Ci sono tennisti che entrano in campo per vincere. Altri per resistere.
E poi c’è Alexander Bublik… che entra come se gli avessero affidato il ruolo principale in una commedia di David Garrick, con la racchetta in mano e l’anima da giullare malinconico.
Nel match contro l’argentino Tomás Etcheverry, giocato tra emozioni e risate sospese, il kazako ha sfoderato tutto il suo repertorio: gesti teatrali, sguardi al cielo, monologhi muti e movimenti degni di una tragicommedia in tre atti.
Ha vinto Bublik, sì: 6-2, 3-6, 7-5
Ma quello che il pubblico si è portato a casa non è stato solo un risultato, bensì uno spettacolo memorabile. Come se Shakespeare si fosse trasferito a Roma e avesse riscritto Enrico V con una racchetta.
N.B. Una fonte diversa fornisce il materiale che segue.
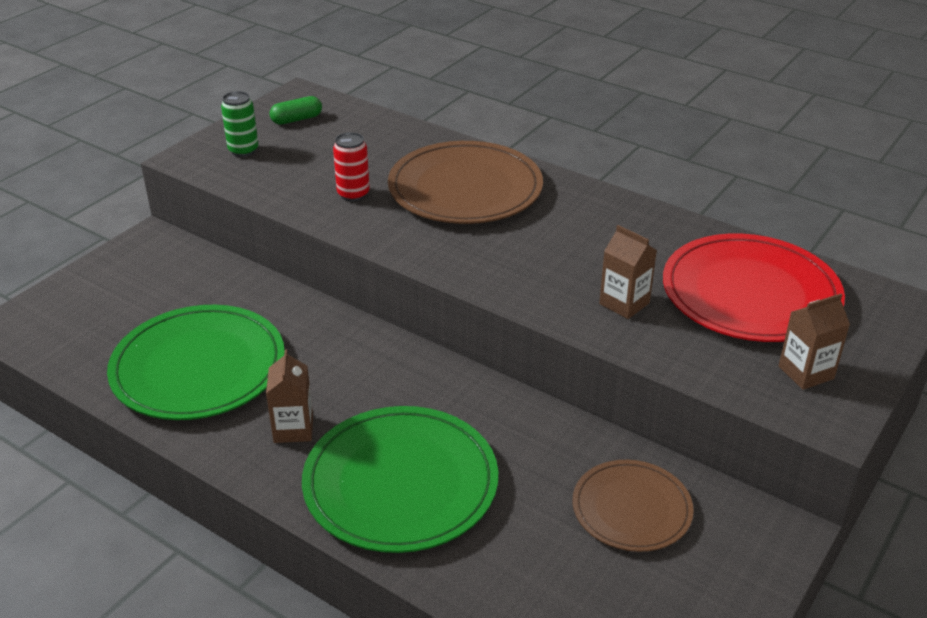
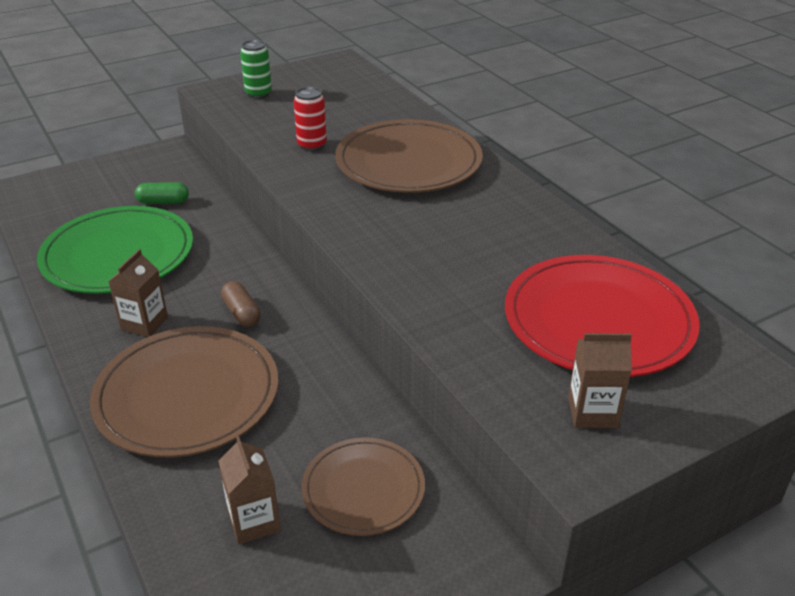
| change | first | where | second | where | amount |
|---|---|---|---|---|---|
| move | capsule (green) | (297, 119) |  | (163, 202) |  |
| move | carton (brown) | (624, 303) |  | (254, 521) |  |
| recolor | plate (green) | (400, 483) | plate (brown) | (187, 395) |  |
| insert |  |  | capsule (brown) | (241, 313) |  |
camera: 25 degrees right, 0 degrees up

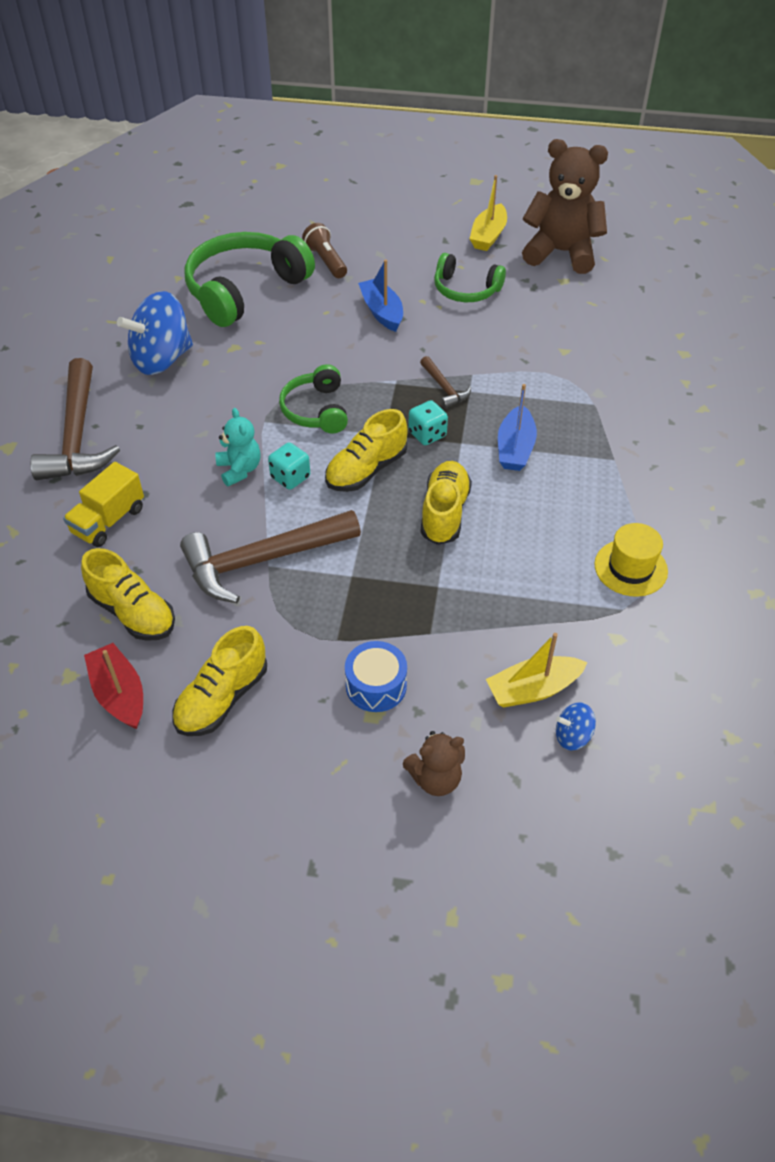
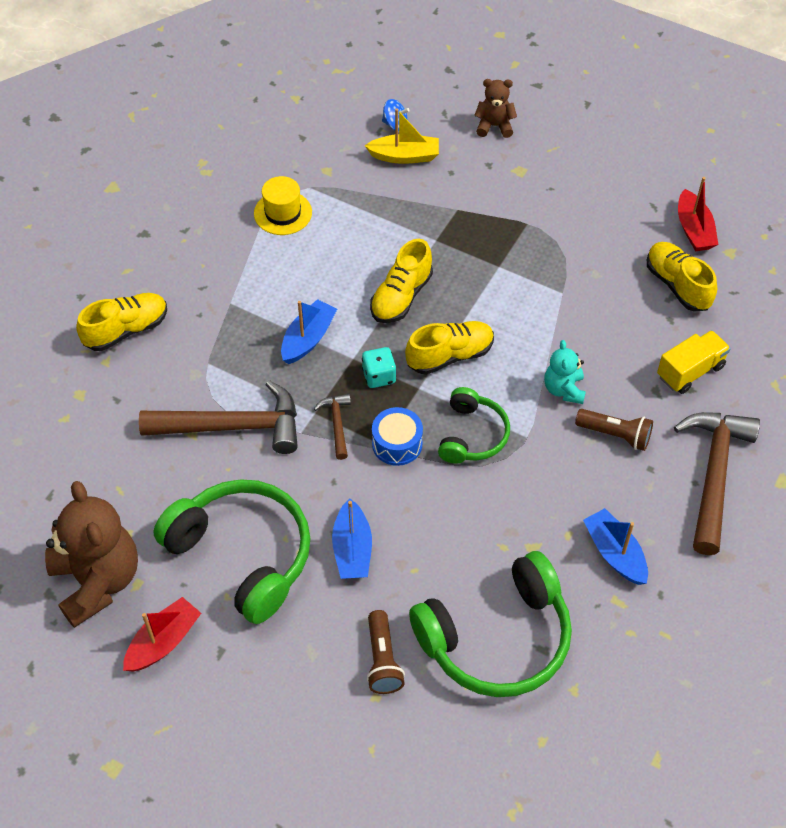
| change | first | where | second | where | amount |
|---|---|---|---|---|---|
| rotate | teddy bear (brown) | (561, 253) |  | (97, 581) | 150 degrees counterclockwise |
| recolor | boat (yellow) | (488, 236) | boat (red) | (163, 642) |  |
| resize | headphones (green) | (466, 290) |  | (242, 555) | x1.77 |
| replace | spinning top (blue) | (162, 359) | boat (blue) | (615, 553) |  |
| delete | dice (turquoise) | (290, 477) |  |  |  |
| move | hammer (brown) | (262, 560) |  | (233, 426) |  |
| move | shoe (yellow) | (222, 698) |  | (126, 330) |  |
| move | drum (blue) | (376, 685) |  | (397, 444) |  |
| insert |  |  | flashlight (brown) | (615, 435) |  |
camera: 160 degrees left, 5 degrees up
Etcheverry, impeccabile e silenzioso, sembrava il partner perfetto per questo balletto emotivo: il cavaliere che tiene in piedi il duello, mentre l’altro danza nell’assurdo. Tra un punto e l’altro, Bublik offriva un ventaglio di emozioni così umano, così ridicolo e profondo… che non si sapeva se applaudire il rovescio incrociato o il dialogo interiore che lo precedeva.
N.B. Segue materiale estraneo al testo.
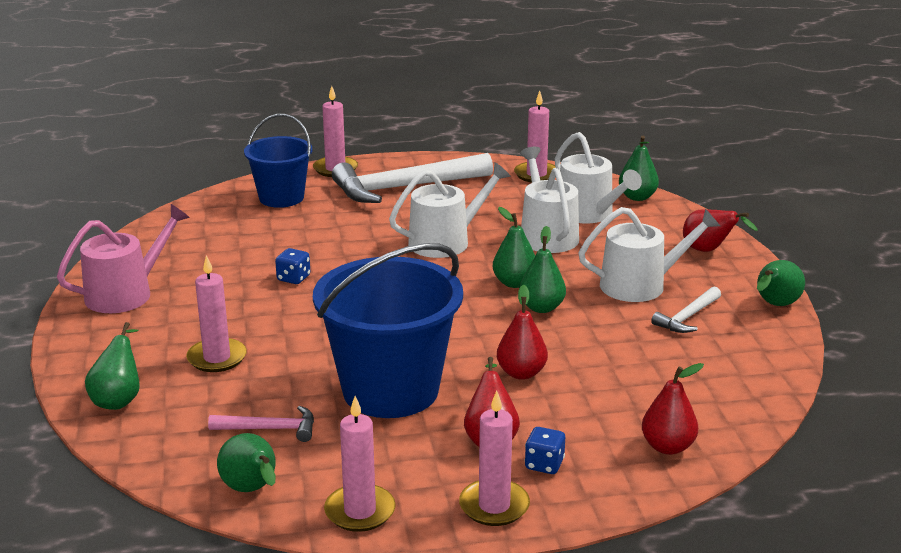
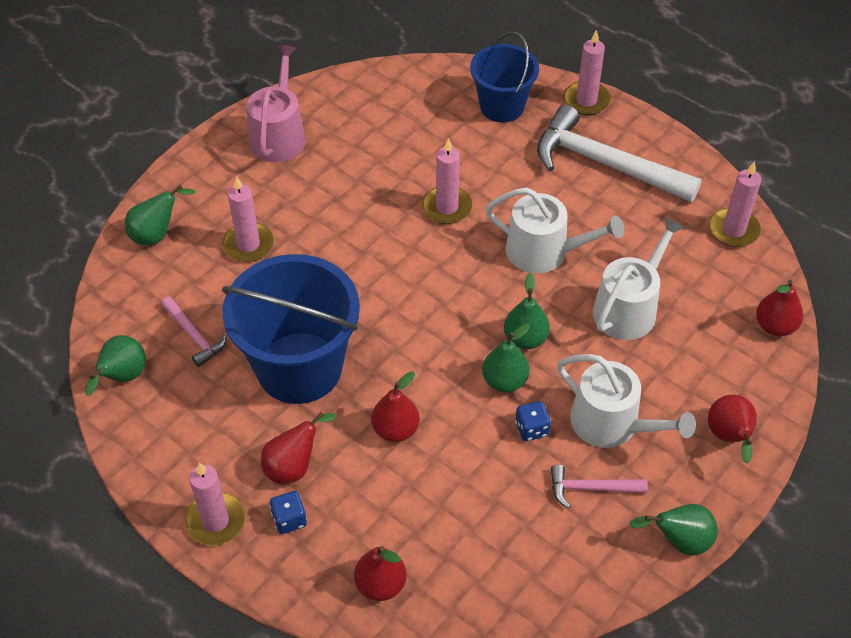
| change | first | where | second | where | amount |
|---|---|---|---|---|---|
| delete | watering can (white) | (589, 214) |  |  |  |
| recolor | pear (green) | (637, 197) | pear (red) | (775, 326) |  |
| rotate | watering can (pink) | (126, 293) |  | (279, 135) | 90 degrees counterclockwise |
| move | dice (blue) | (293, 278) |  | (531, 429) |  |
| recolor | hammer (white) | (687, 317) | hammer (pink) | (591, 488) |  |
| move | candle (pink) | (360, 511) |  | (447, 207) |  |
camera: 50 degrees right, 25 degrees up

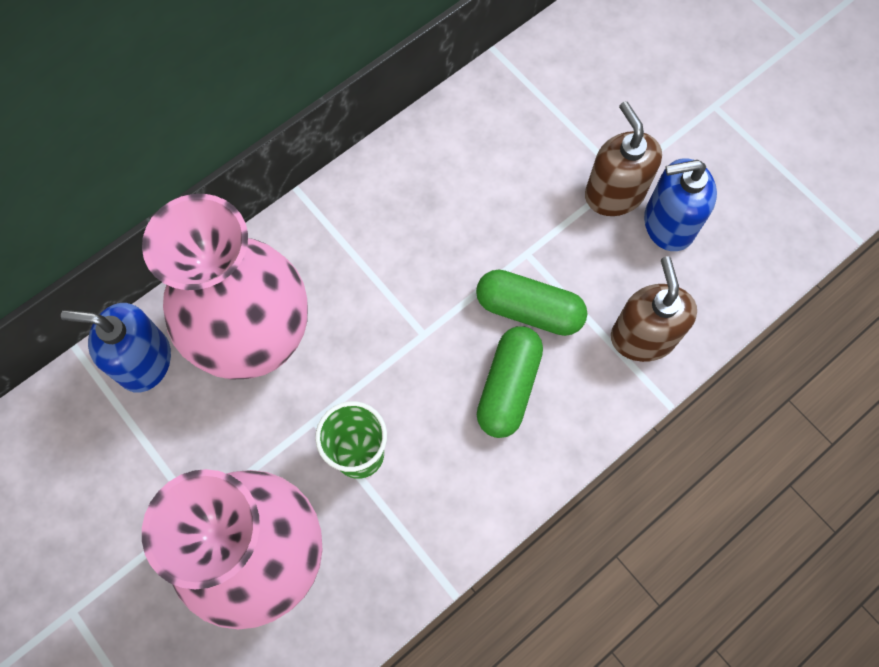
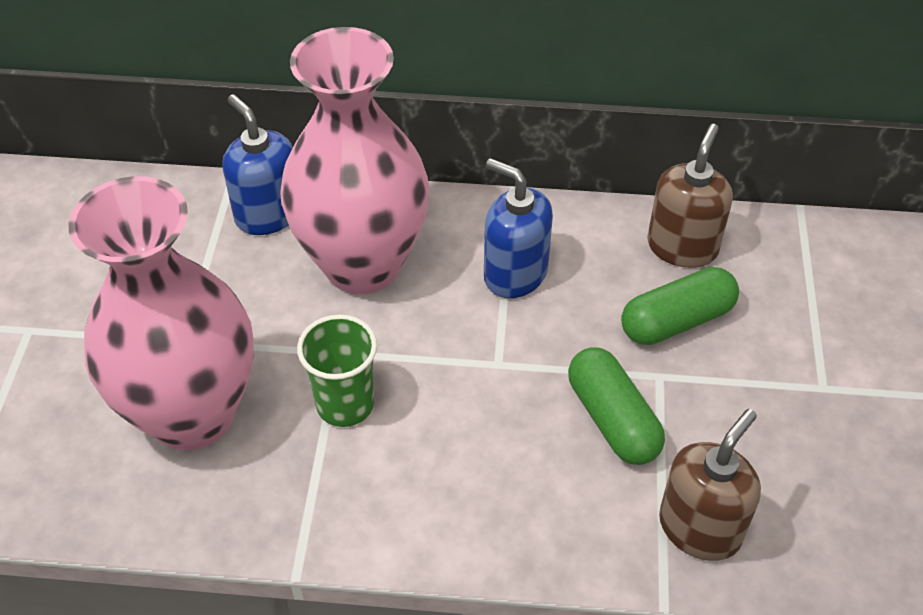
| change | first | where | second | where | amount |
|---|---|---|---|---|---|
| move | soap dispenser (brown) | (614, 193) |  | (682, 247) |  |
| move | soap dispenser (blue) | (668, 224) |  | (515, 274) |  |
| move | capsule (green) | (508, 387) |  | (676, 321) |  |
camera: 45 degrees right, 20 degrees down

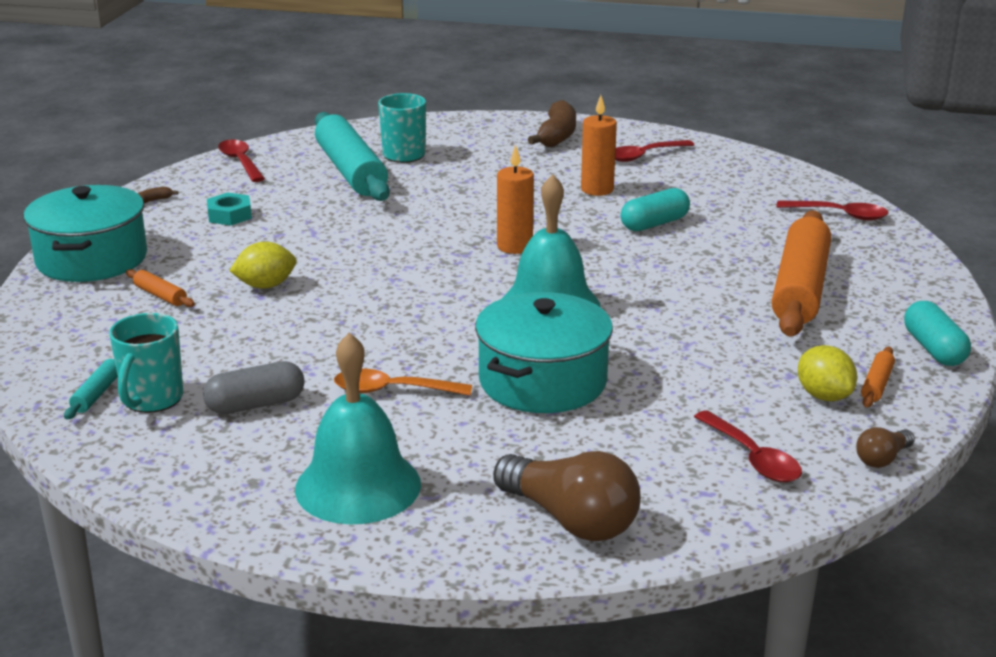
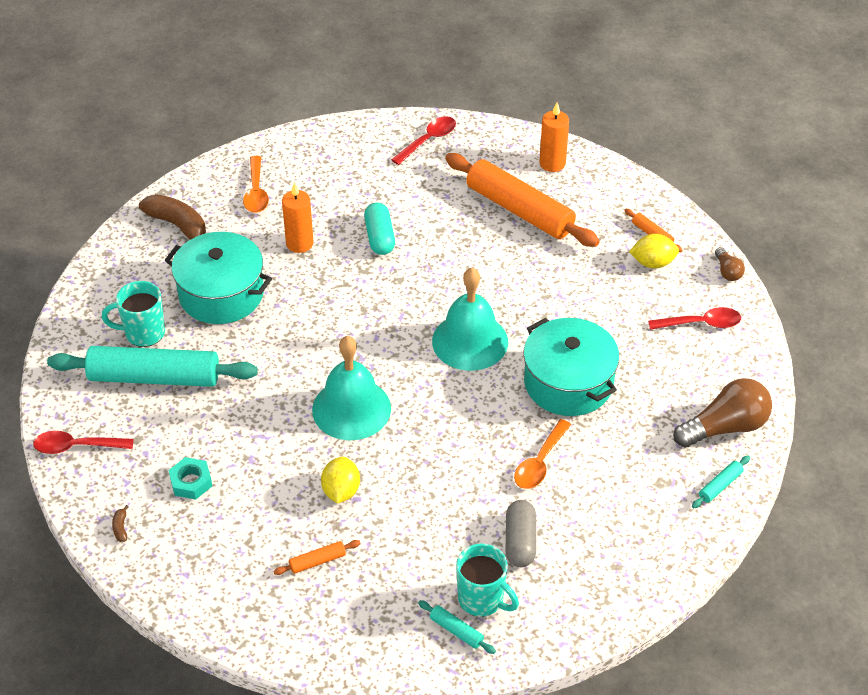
| change | first | where | second | where | amount |
|---|---|---|---|---|---|
| recolor | spoon (red) | (644, 156) | spoon (orange) | (256, 192) |  |
| move | candle (orange) | (514, 246) |  | (552, 163) |  |
| move | pot (turquoise) | (91, 259) |  | (221, 294) |  |
| delete | capsule (turquoise) | (933, 349) |  |  |  |
| move | bell (turquoise) | (358, 486) |  | (351, 409) |  |
| insert |  |  | rolling pin (turquoise) | (720, 486) |  |
camera: 65 degrees left, 20 degrees up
E allora viene da chiedersi —e un po’ fa male—:
Bublik esagera davvero?
O forse quei gesti, quelle smorfie, quelle risate fuori tempo… sono solo un modo per accordare le corde dei suoi colpi, per aggiustare l’anima nell’impugnatura della racchetta?
Come i clown che fanno ridere per non piangere, Bublik trasforma ogni partita in una scena.
E noi, spettatori fortunati di un’arte rara: l’arte del giocare giocando, del competere sentendo, del fare del tennis un palcoscenico dove sognare è ancora possibile.
Perché, a volte, la cosa più seria dello sport… è chi ha il coraggio di renderla una commedia.